Google—the internet’s largest search destination—can legally profit from fraud on its platform and has little incentive to fix it. But this isn’t a problem easily solved by ethics or legal amendments because current circumstances make changing the status quo extremely difficult. Nevertheless, there’s still more that we all can do to mitigate fraud on the internet.
Why Google Maps Has a Fraud Problem
Google corners the search market with 63 percent of all queries on the web. You might’ve even expected that number to be higher given that Microsoft garners almost all of the rest and people have a genuine bias against Bing. Despite growing issues of trust, almost two-thirds of the world still chooses Google for search and Chrome as their browser. With clear dominance in the search market, the company’s platform is an ideal target for fraud in the same way viruses and other exploits target Windows systems more than any other. When you want to find the largest pool of victims you start with the largest group of people.

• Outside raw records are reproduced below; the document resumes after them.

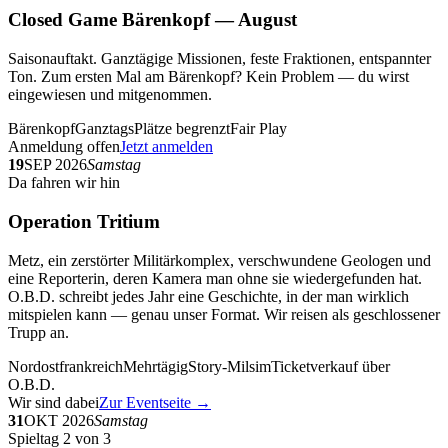
Closed Game Bärenkopf — August
Saisonauftakt. Ganztägige Missionen, feste Fraktionen, entspannter
Ton. Zum ersten Mal am Bärenkopf? Kein Problem — du wirst
eingewiesen und mitgenommen.
Bärenkopf
Ganztags
Plätze begrenzt
Fair Play
Anmeldung offen
Jetzt anmelden
19
SEP 2026
Samstag
Da fahren wir hin
Operation Tritium
Metz, ein zerstörter Militärkomplex, verschwundene Geologen und
eine Reporterin, deren Kamera man ohne sie wiedergefunden hat.
O.B.D. schreibt jedes Jahr eine Geschichte, in der man wirklich
mitspielen kann — genau unser Format. Wir reisen als geschlossener
Trupp an.
Nordostfrankreich
Mehrtägig
Story-Milsim
Ticketverkauf über
O.B.D.
Wir sind dabei
Zur Eventseite →
31
OKT 2026
Samstag
Spieltag 2 von 3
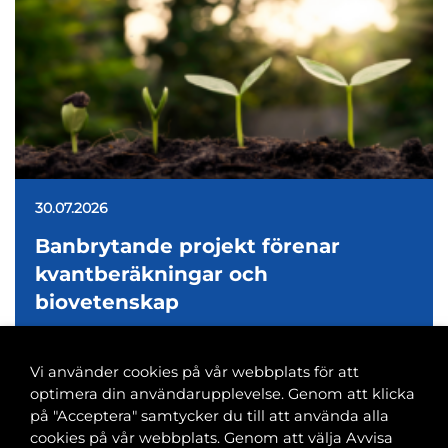
30.07.2026
Banbrytande projekt förenar
kvantberäkningar och
biovetenskap
Vi använder cookies på vår webbplats för att
optimera din användarupplevelse. Genom att klicka
på "Acceptera" samtycker du till att använda alla
cookies på vår webbplats. Genom att välja Avvisa
Banvaktsgatan 2A, 00520 Helsingfors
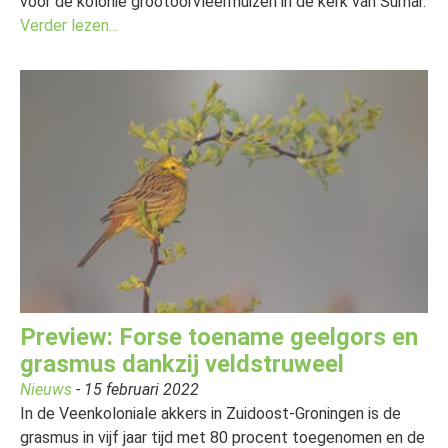
voor de kolonie grootoorvleermuizen in de kerk van Sumar.
Verder lezen...
Preview: Forse toename geelgors en
grasmus dankzij veldstruweel
Nieuws
- 15 februari 2022
In de Veenkoloniale akkers in Zuidoost-Groningen is de
grasmus in vijf jaar tijd met 80 procent toegenomen en de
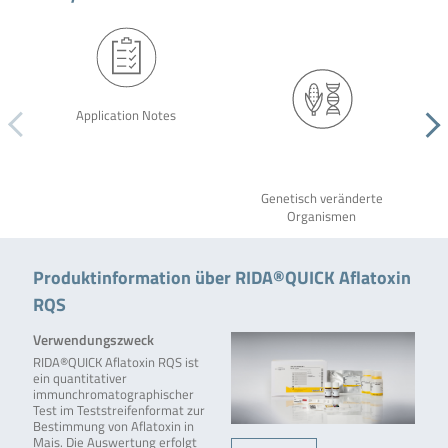
Application Notes
Genetisch veränderte
Organismen
Produktinformation über RIDA®QUICK Aflatoxin
RQS
Verwendungszweck
RIDA®QUICK Aflatoxin RQS ist
ein quantitativer
immunchromatographischer
Test im Teststreifenformat zur
Bestimmung von Aflatoxin in
Mais. Die Auswertung erfolgt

Nevertheless, Google’s efforts to combat the fraud on its platform appear minimal and mostly ineffective. The Wall Street Journal recently broke a story accusing Google of profiting over millions of fake and fraudulent listings on its platform, but what seemed like news to many should have felt like déjà vu. This has been very public knowledge for over five years. More than half a decade ago, cybersecurity expert and hacker Bryan Seely used an exploit in Google Maps‘ business listings to change the contact numbers for the FBI and Secret Service to wiretap their calls. He successfully recorded 40 calls in a single day using this process in order to demonstrate the problem to the government. The government listened, told Google to stop, Google did, and then it started back up again three months later.